We are grateful to the MRI unit, Maudsley Hospital for their help with data acquisition.

COMMENTS

Background

Impaired insight in schizophrenia is found to have a direct correlation with poor clinical outcomes, such as frequent relapses and hospital admissions, poor compliance with medication, greater suicidal tendencies and self-injurious behaviour. Some studies reporting positive correlations between improvement in clinical insight and better clinical outcomes have further suggested the adoption of clinical insight as a possible therapeutic target in schizophrenia patients.

Research frontiers

The ability to target insight therapeutically is highly complex and remains elusive to most methods trialled so far.
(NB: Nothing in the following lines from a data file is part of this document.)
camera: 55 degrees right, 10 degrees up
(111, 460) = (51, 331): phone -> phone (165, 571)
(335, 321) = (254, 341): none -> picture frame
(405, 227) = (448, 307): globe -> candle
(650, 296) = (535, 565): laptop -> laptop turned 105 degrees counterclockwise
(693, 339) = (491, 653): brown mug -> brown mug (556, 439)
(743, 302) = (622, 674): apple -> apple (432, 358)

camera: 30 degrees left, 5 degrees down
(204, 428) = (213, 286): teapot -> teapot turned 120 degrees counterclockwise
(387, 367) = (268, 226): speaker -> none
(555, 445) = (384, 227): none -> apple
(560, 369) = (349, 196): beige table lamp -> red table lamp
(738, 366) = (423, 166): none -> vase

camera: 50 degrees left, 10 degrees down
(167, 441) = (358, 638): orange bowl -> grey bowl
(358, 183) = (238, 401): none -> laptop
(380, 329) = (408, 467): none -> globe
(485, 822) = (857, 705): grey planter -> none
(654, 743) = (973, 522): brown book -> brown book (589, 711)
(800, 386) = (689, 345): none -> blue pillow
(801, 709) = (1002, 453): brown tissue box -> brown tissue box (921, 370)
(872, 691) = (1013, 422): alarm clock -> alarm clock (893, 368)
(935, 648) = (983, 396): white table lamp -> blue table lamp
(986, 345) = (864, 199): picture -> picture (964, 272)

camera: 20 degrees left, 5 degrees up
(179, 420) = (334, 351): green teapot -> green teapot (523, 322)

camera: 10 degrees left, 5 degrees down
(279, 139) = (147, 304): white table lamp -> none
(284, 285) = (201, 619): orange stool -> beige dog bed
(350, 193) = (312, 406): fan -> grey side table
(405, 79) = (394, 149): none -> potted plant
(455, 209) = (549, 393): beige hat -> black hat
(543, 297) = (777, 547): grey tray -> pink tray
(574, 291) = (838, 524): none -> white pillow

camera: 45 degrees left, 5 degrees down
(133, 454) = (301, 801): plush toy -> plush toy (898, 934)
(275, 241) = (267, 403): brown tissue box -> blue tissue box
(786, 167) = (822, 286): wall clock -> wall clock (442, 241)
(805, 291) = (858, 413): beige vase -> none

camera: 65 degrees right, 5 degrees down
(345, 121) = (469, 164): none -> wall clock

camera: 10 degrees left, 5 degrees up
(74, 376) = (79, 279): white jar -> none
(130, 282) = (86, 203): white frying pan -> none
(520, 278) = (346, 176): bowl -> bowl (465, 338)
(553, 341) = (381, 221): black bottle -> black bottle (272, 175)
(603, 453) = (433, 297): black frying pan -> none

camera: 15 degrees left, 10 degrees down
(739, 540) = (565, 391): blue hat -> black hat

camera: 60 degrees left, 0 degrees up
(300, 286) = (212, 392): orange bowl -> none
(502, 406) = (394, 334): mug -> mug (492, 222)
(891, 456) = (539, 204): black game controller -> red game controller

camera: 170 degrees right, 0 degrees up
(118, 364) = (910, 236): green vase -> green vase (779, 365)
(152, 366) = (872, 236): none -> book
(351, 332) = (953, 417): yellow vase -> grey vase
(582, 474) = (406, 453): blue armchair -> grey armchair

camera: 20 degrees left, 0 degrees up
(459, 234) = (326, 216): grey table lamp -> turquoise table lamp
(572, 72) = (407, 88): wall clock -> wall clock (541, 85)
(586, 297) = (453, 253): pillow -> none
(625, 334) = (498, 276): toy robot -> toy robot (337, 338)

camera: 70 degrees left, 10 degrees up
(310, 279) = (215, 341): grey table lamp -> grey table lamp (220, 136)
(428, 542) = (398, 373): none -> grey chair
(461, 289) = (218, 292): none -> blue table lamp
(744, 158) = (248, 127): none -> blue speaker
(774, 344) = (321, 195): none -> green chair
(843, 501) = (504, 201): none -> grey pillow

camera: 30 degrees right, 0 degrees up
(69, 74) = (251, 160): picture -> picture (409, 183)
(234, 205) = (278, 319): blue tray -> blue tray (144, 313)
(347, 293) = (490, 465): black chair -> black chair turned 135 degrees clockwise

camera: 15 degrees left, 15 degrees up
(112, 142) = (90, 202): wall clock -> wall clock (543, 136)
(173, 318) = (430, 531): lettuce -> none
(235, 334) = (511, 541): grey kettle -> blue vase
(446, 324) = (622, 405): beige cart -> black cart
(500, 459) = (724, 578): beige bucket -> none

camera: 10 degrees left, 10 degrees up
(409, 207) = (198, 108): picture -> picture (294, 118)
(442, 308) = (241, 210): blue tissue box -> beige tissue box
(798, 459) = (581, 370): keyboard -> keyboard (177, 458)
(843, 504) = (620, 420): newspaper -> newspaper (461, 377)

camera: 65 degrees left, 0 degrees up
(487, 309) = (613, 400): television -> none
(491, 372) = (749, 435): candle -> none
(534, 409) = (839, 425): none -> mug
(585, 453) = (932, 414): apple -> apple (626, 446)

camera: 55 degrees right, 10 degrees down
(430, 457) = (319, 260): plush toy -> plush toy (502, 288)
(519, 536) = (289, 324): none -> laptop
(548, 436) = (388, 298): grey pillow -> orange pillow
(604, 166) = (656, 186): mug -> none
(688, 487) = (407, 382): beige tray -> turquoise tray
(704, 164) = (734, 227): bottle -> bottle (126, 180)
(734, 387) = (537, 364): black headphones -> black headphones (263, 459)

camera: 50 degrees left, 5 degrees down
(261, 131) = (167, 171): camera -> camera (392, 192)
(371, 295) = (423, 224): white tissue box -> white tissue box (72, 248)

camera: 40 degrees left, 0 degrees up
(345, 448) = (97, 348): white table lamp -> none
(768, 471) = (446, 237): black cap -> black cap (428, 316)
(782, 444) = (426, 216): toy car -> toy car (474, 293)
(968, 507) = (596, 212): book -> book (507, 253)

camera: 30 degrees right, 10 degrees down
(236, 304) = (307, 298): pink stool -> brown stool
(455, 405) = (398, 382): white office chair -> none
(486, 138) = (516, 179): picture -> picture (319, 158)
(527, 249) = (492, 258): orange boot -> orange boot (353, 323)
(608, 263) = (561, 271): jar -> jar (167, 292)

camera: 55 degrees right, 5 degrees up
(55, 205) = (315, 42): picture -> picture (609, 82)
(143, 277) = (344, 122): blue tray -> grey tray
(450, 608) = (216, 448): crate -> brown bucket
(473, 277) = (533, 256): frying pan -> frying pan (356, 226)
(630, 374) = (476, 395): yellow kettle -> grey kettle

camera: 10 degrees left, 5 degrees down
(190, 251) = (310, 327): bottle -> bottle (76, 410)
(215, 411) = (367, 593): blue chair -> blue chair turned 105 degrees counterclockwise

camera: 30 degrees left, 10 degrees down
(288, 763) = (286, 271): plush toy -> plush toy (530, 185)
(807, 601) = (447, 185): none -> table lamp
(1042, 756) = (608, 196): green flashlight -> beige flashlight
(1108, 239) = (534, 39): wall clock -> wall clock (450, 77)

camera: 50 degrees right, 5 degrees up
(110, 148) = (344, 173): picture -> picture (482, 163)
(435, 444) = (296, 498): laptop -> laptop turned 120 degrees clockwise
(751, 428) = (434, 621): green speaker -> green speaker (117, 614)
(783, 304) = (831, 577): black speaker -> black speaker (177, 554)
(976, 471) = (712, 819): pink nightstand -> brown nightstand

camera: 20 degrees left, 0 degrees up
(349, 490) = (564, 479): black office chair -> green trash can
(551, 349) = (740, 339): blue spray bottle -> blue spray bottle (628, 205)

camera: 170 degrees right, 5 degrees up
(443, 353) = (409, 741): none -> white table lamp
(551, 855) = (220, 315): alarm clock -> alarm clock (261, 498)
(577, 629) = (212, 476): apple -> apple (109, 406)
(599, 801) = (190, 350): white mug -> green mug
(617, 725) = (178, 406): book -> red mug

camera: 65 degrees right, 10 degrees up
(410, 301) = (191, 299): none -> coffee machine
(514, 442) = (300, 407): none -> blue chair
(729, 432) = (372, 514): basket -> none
The identification of the underpinning neural correlates of clinical insight will aid the development of specific treatment strategies aimed at improving insight in schizophrenia.

Innovations and breakthroughs

The study reported in this manuscript is distinct from all previous studies in this area (mostly correlational) in that it identifies regional grey matter abnormalities in stable schizophrenia outpatients with impaired clinical insight, relative to those with preserved clinical insight (impaired and preserved insight groups scoring at extreme ends of a multidimensional insight scale but matched on age, sex and other symptoms) as well healthy controls, using a categorical approach. The authors found a clear association between impaired clinical insight and smaller fronto-temporal, occipital and cerebellar grey matter volumes in stable long-term schizophrenia patients.

Applications

Clinical insight, as a neurological function, is likely to be dependent on complex neurocognitive interplay with contributions from multiple neural networks.

Terminology

Voxel-based-morphometry is a neuroimaging analysis technique in which structural brain properties are examined on a voxel-by-voxel basis and reported in standardized coordinates. Clinical insight refers to a patient’s complex state of awareness of his or her own mental disorder.

Peer-review

The study is well designed and the manuscript is clearly written and easy to read all throughout.